▸ What you should do
Exactly as written, give back every record below.

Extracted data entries

- - -

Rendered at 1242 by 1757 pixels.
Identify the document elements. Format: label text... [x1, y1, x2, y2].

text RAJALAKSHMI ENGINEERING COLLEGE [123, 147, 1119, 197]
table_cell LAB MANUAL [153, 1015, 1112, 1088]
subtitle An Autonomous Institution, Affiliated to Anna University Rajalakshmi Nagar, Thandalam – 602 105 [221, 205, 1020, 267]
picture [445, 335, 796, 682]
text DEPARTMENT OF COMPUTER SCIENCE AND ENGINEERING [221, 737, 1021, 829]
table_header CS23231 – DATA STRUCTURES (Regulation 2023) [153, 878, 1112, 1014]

- - -

▸ Task solution
Rendered at 1242 by 1757 pixels.
Identify the document elements. Format: label text... [x1, y1, x2, y2].

text RAJALAKSHMI ENGINEERING COLLEGE [123, 147, 1119, 197]
table_cell LAB MANUAL [153, 1015, 1112, 1088]
subtitle An Autonomous Institution, Affiliated to Anna University Rajalakshmi Nagar, Thandalam – 602 105 [221, 205, 1020, 267]
picture [445, 335, 796, 682]
text DEPARTMENT OF COMPUTER SCIENCE AND ENGINEERING [221, 737, 1021, 829]
table_header CS23231 – DATA STRUCTURES (Regulation 2023) [153, 878, 1112, 1014]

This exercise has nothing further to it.